Blood and Soil by Ben Kiernan

Author:Ben Kiernan
Language: eng
Format: epub
Publisher: Yale University Press
Published: 2007-02-22T16:00:00+00:00


Historical Background to the Armenian Genocide

In the fourth century C.E., the mountain monarchy of Armenia, occupying much of eastern Anatolia, was arguably the first nation to adopt Christianity. Muslim armies overran the last Armenian kingdom of Cilicia in 1375. Turks incorporated most of the Armenian lands in the sixteenth century, as the Ottoman Empire reached its height, conquering Egypt, Syria, and Iraq. But successive Turkish defeats, including that at Vienna in 1683, finally halted Ottoman expansion. Now, fear of decline preoccupied Ottoman strategists. As early as 1625, for instance, courtiers warned that if European traders gained access to the Yemeni coastal trade, “before very long, the Europeans will rule over the lands of Islam.” After humiliating treaties with Western powers in 1699 and 1718, Ottoman statesmen, historian Bernard Lewis writes, “discussed with brutal frankness the decrepit state of the Empire and the abject performance of its armies.”4

First Persia occupied the eastern part of historic Armenia, then Russia annexed it. Russia also won the right to intervene in the Ottoman Empire to protect the rest of the Armenians and other Christians remaining within it.

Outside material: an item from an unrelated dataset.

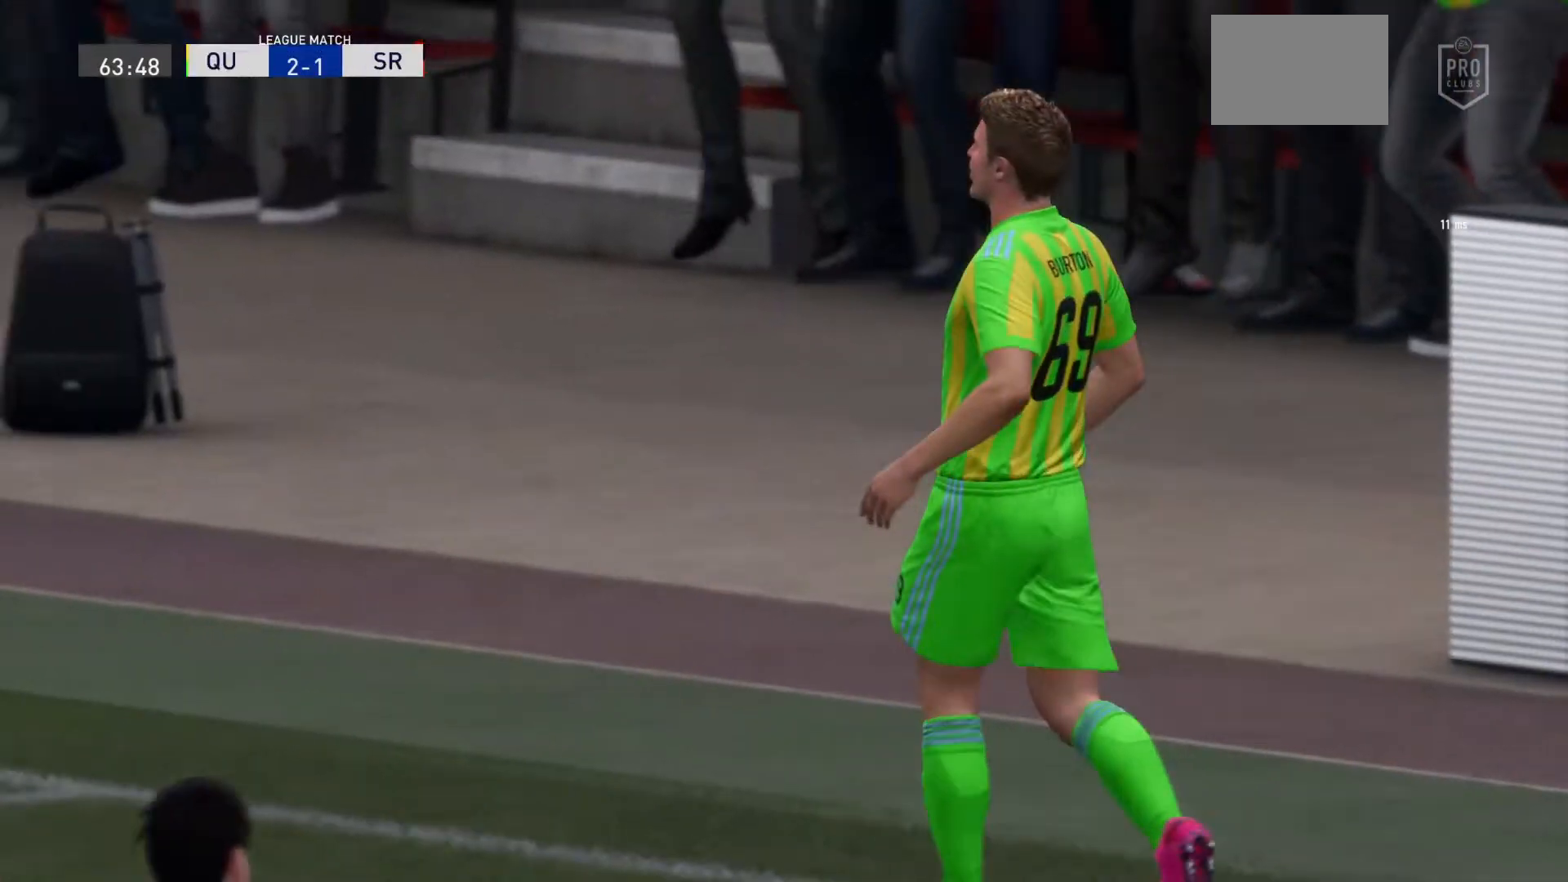
{"buttons": [], "left_stick": "center", "events": []}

In 1821, the outbreak of the Greek revolution and war of independence heralded a century of further Ottoman imperial retrenchments.5 Although an adviser warned the sultan, “[L]et us not cede an inch of our territory,” Greece became independent in 1828. Five years later, Russia gained “a privileged right of protectorship over Turkey,” which ended only after Ottoman reforms of 1839 and 1856 had conceded “the principle of equality of non-Muslims.” The sultan now had to demonstrate “generous intentions towards the Christian populations of his Empire.”6

Ottoman society was traditionally divided into ethnoreligious communities known as millets—Muslim, Jewish, Greek Orthodox, and Armenian. As the historian Richard Hovannisian describes it, “The millet system allowed the Armenians to retain their cultural-religious identity in a plural society, but it rendered them powerless politically and militarily.” Until 1876, the Ottoman sultanate, known as the Sublime Porte, barely implemented the externally imposed reforms to protect Christians. But their formal acceptance had established a link between imperial retreat and rights for internal Christian minorities. When communal violence erupted in Lebanon and Syria in 1860, with Muslims and Druzes massacring 40,000 Maronite Christians, the Porte reacted quickly by executing 167 culprits in Damascus. Yet this failed to stop a 6,000-strong French expeditionary force landing in Beirut and imposing an agreement on “protecting the Christians.” An 1874 Ottoman financial collapse was followed by uprisings in Bosnia and Herzegovina and other revolts by Bulgarians, Serbs, and Montenegrins. Turkish forces slaughtered as many as 15,000 Bulgarian civilians in May 1876.7

At that point, the Ottoman Empire still dominated the Balkans and arguably even remained the largest European power on the African continent.8 Then the “Scramble for Africa,” in which the other metropolitan empires colonized the continent by 1900, coincided with a new rash of disastrous Ottoman losses both there and in Europe: the Russo-Turkish war of 1877–78, the Anglo-French displacement of Turkish overlordship in Egypt in 1879, and the 1896 Cretan insurrection and Greco-Turkish war leading to the Turkish evacuation of Crete in 1898.